Saturday, August 31, 2013

I Wrote the Password for International Security Documents on a Piece of Paper

The public discussion of  Snowden's leak has been as naive as Greenwald's handling of his digital files. It's criminal.

The paper media companies are so far behind the digital curve, still. Will they ever catch up? Putting digital files on a password protected hard drive or usb drive is not the equivalent of putting paper files into a safe with an alarm.

Do *any* of the major media companies have digital security protocols in place for their journalists? For their organization? If not, then they can't protect their sources and they're putting them at extreme risk. If you're reading this and you're considering becoming a source, I'd think twice about your choice of journalist and media company.

Judging from Greenwald's and the Guardian's data security behavior, they not only can't protect their sources, they also can't be certain that they haven't transmitted a digital payload, in addition to documents, to unintended recipients...anywhere in the world. 

The media doesn't seem to see this potential, but governments (such as the one that recently trashed some unsecured hard drives) and criminal groups surely do.

So, let's add some nuance and consider another angle. (If you think my imagination is too wild, just pretend it's a screenplay.) 

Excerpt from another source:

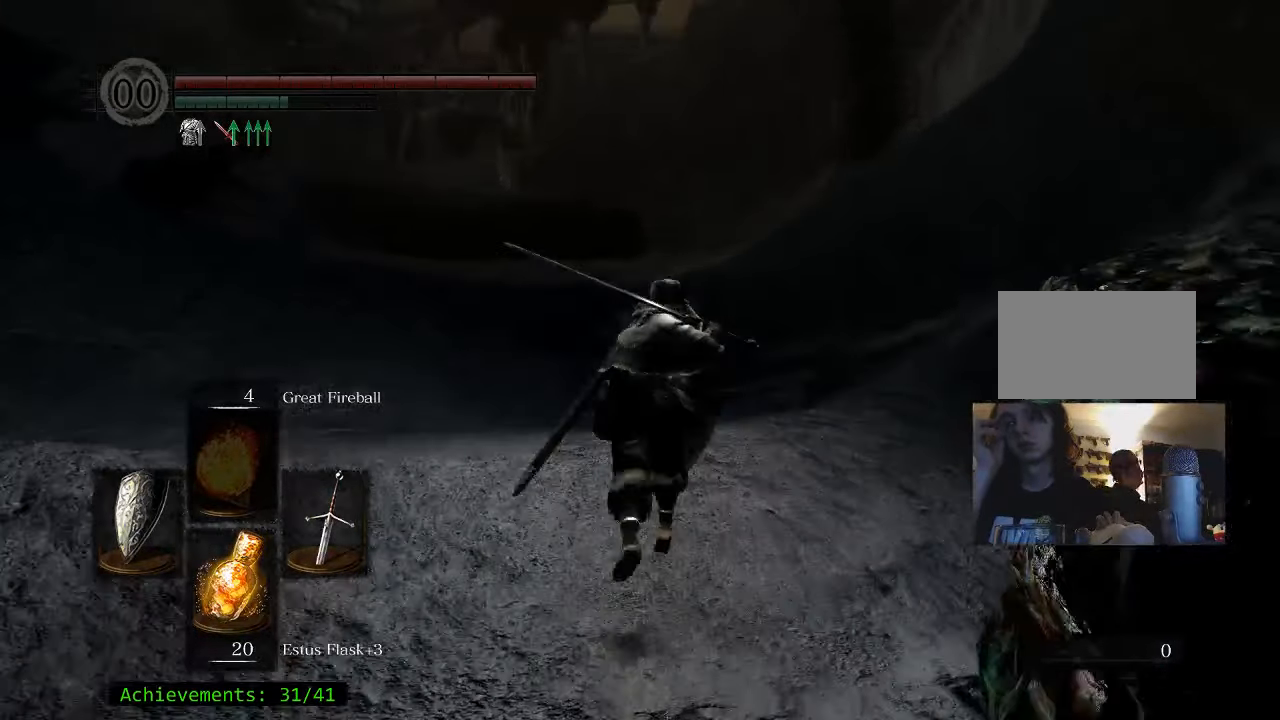
{"keys": ["space", "w"], "mouse": [], "events": []}
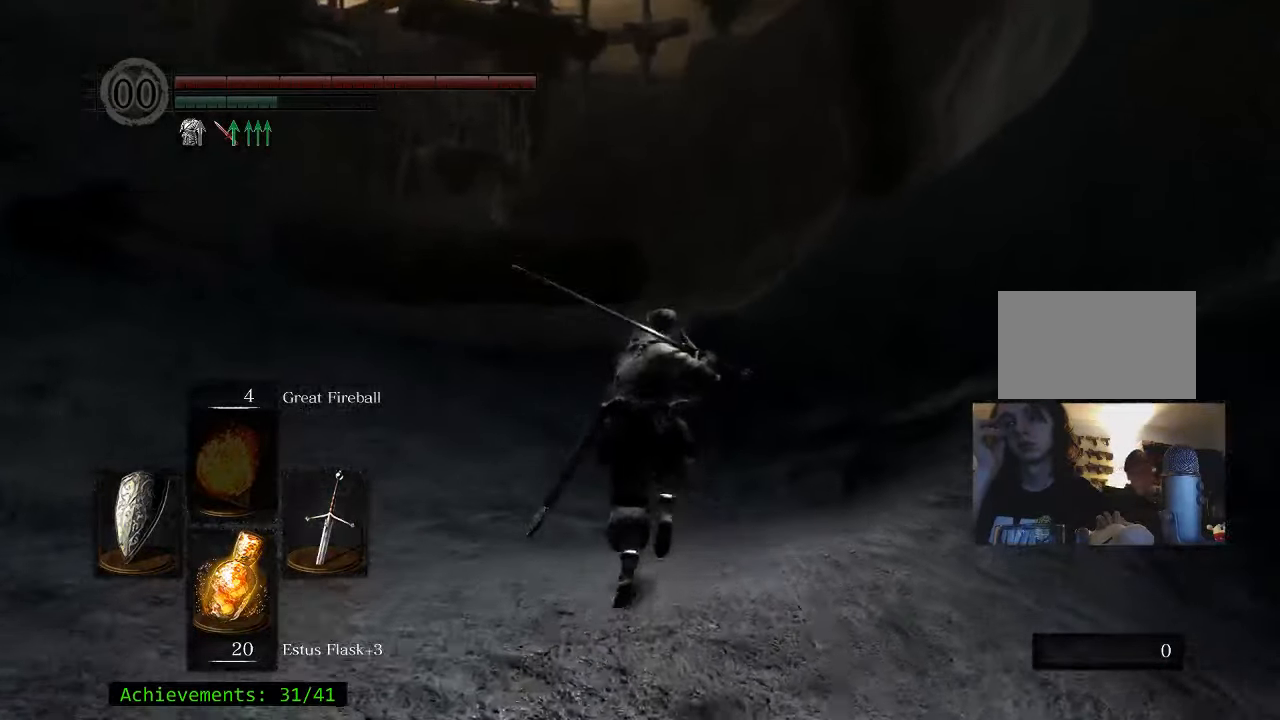
{"keys": ["space", "w"], "mouse": [], "events": []}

A hostile nation or crime group easily liberates top secret information from a secure facility by using an upper level mole to cultivate a whistleblower and provide him/her access to info and digital payloads. The discontented whistleblower walks out the door with more than just documents on a company laptop. The mole is untraceable. A counterintelligence tool enters public knowledge, internationally. Methods are revealed. Using algorithms and potent hashtags gleaned from past social media viral events, a team simultaneously and strategically posts the seeds that grow into an unnuanced public frenzy over privacy and hostility to government surveillance, of any kind. The whistleblower is subsequently offered protection by two countries professing concern about human rights, one of which has longstanding government connections to organized crime at the highest levels, the other host to one of the most powerful crime groups in the world. The digital files sit in the possession of a journalist with no clue about data security, and on the unsecured, crackable hard drives of a major media company. Having engineered the transfer of documents from a secure facility to multiple unsecured locations, the files are easily accessed by...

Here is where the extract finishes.